- Central Eastside Location within Portland, Oregon
- Coordinates: 45°30′54″N 122°39′39″W﻿ / ﻿45.515097°N 122.660782°W
- Country: United States
- State: Oregon
- City: Portland

Area
- • Total: 1.11 sq mi (2.9 km^{2})

= Central Eastside =

Central Eastside is a subdistrict of Portland, Oregon, United States, situated in Southeast Portland along the east bank of the Willamette River. It makes up a part of Portland's Central City district.

==History==

In 1845, Oregon Trail pioneer James B. Stephens laid claim to 640 acre across the Willamette River from the then-newly established Portland townsite. The land had been controlled by John McLoughlin of the Hudson's Bay Company, and its location along the east bank of the river—with its marshes, creeks, and sloughs—made development challenging.
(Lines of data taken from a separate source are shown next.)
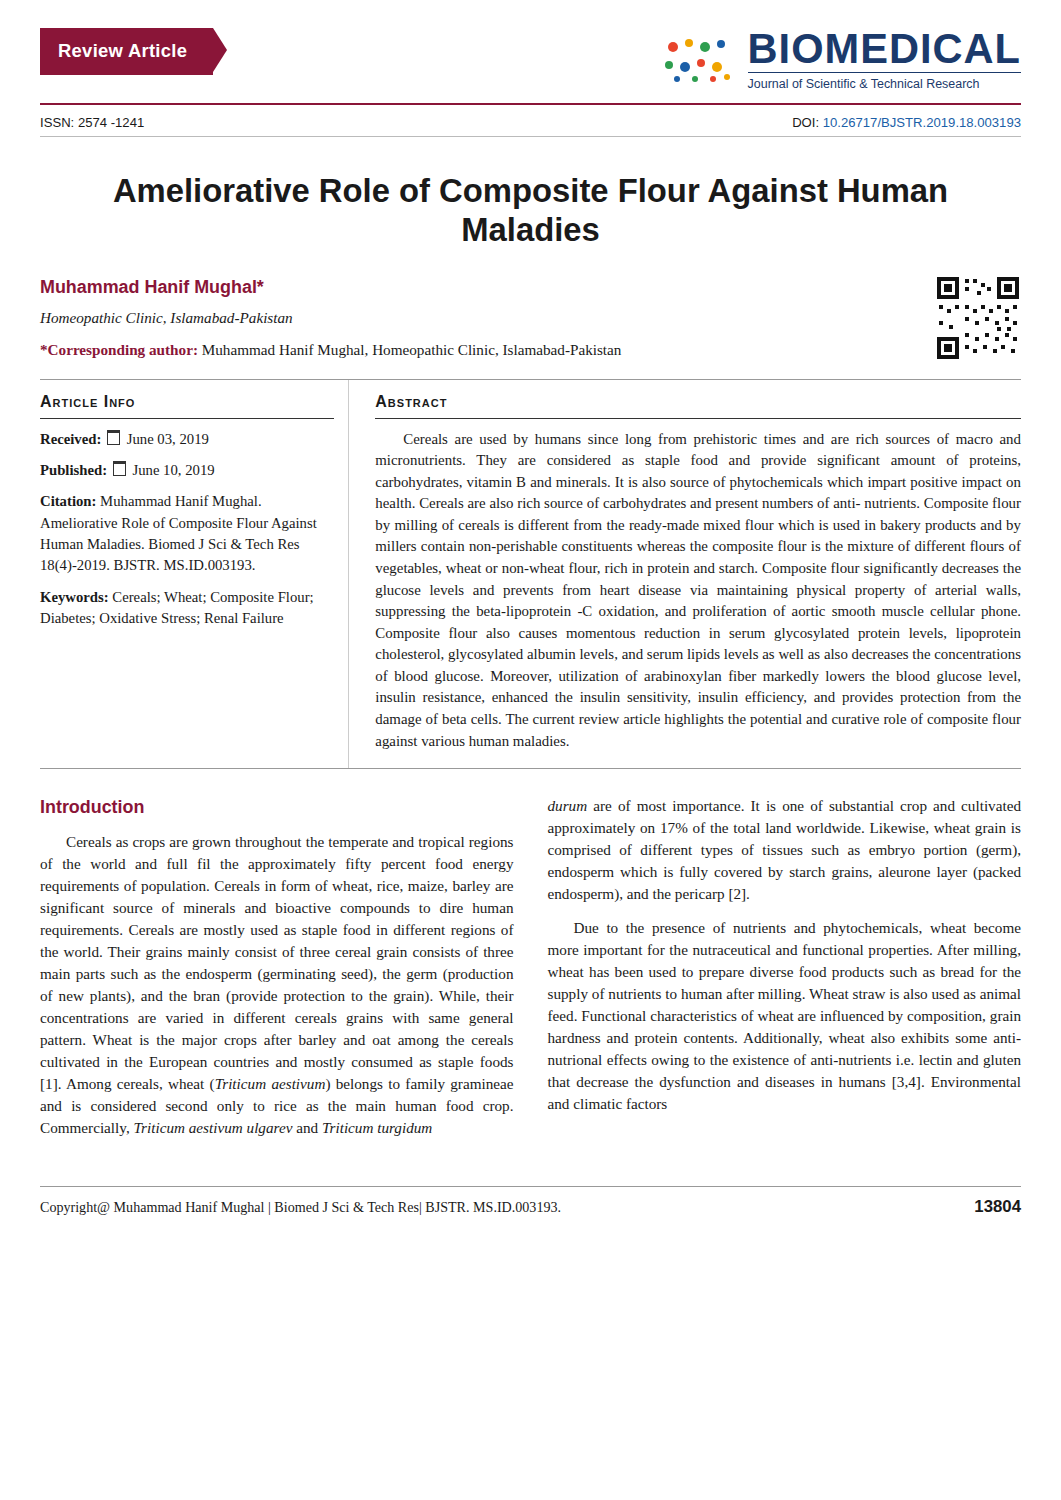Review Article
BIOMEDICAL
Journal of Scientific & Technical Research
ISSN: 2574 -1241
DOI: 10.26717/BJSTR.2019.18.003193
Ameliorative Role of Composite Flour Against Human
Maladies
Muhammad Hanif Mughal*
Homeopathic Clinic, Islamabad-Pakistan
*Corresponding author: Muhammad Hanif Mughal, Homeopathic Clinic, Islamabad-Pakistan
Article Info
Received: June 03, 2019
Published: June 10, 2019
Citation: Muhammad Hanif Mughal. Ameliorative Role of Composite Flour Against Human Maladies. Biomed J Sci & Tech Res 18(4)-2019. BJSTR. MS.ID.003193.
Keywords: Cereals; Wheat; Composite Flour; Diabetes; Oxidative Stress; Renal Failure
Abstract
Cereals are used by humans since long from prehistoric times and are rich sources of macro and micronutrients. They are considered as staple food and provide significant amount of proteins, carbohydrates, vitamin B and minerals. It is also source of phytochemicals which impart positive impact on health. Cereals are also rich source of carbohydrates and present numbers of anti- nutrients. Composite flour by milling of cereals is different from the ready-made mixed flour which is used in bakery products and by millers contain non-perishable constituents whereas the composite flour is the mixture of different flours of vegetables, wheat or non-wheat flour, rich in protein and starch. Composite flour significantly decreases the glucose levels and prevents from heart disease via maintaining physical property of arterial walls, suppressing the beta-lipoprotein -C oxidation, and proliferation of aortic smooth muscle cellular phone. Composite flour also causes momentous reduction in serum glycosylated protein levels, lipoprotein cholesterol, glycosylated albumin levels, and serum lipids levels as well as also decreases the concentrations of blood glucose. Moreover, utilization of arabinoxylan fiber markedly lowers the blood glucose level, insulin resistance, enhanced the insulin sensitivity, insulin efficiency, and provides protection from the damage of beta cells. The current review article highlights the potential and curative role of composite flour against various human maladies.
Introduction
Cereals as crops are grown throughout the temperate and tropical regions of the world and full fil the approximately fifty percent food energy requirements of population. Cereals in form of wheat, rice, maize, barley are significant source of minerals and bioactive compounds to dire human requirements. Cereals are mostly used as staple food in different regions of the world. Their grains mainly consist of three cereal grain consists of three main parts such as the endosperm (germinating seed), the germ (production of new plants), and the bran (provide protection to the grain). While, their concentrations are varied in different cereals grains with same general pattern. Wheat is the major crops after barley and oat among the cereals cultivated in the European countries and mostly consumed as staple foods [1]. Among cereals, wheat (Triticum aestivum) belongs to family gramineae and is considered second only to rice as the main human food crop. Commercially, Triticum aestivum ulgarev and Triticum turgidum
durum are of most importance. It is one of substantial crop and cultivated approximately on 17% of the total land worldwide. Likewise, wheat grain is comprised of different types of tissues such as embryo portion (germ), endosperm which is fully covered by starch grains, aleurone layer (packed endosperm), and the pericarp [2].
Due to the presence of nutrients and phytochemicals, wheat become more important for the nutraceutical and functional properties. After milling, wheat has been used to prepare diverse food products such as bread for the supply of nutrients to human after milling. Wheat straw is also used as animal feed. Functional characteristics of wheat are influenced by composition, grain hardness and protein contents. Additionally, wheat also exhibits some anti-nutrional effects owing to the existence of anti-nutrients i.e. lectin and gluten that decrease the dysfunction and diseases in humans [3,4]. Environmental and climatic factors
Copyright@ Muhammad Hanif Mughal | Biomed J Sci & Tech Res| BJSTR. MS.ID.003193.
13804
Stephens established the Stark Street Ferry, whose paddle wheel was powered by a mule on a treadmill, to link the east and west sides of the river in 1848. On April 16, 1868, the Oregon Central Railroad broke ground at the settlement, which by then was being referred to as East Portland. Its railroad extended to Salem the following year and helped to start the development of an economy based on the shipment of agricultural products across the Willamette Valley. The railroad led Stephens to incorporate the City of East Portland in 1870 with its population of 8,293.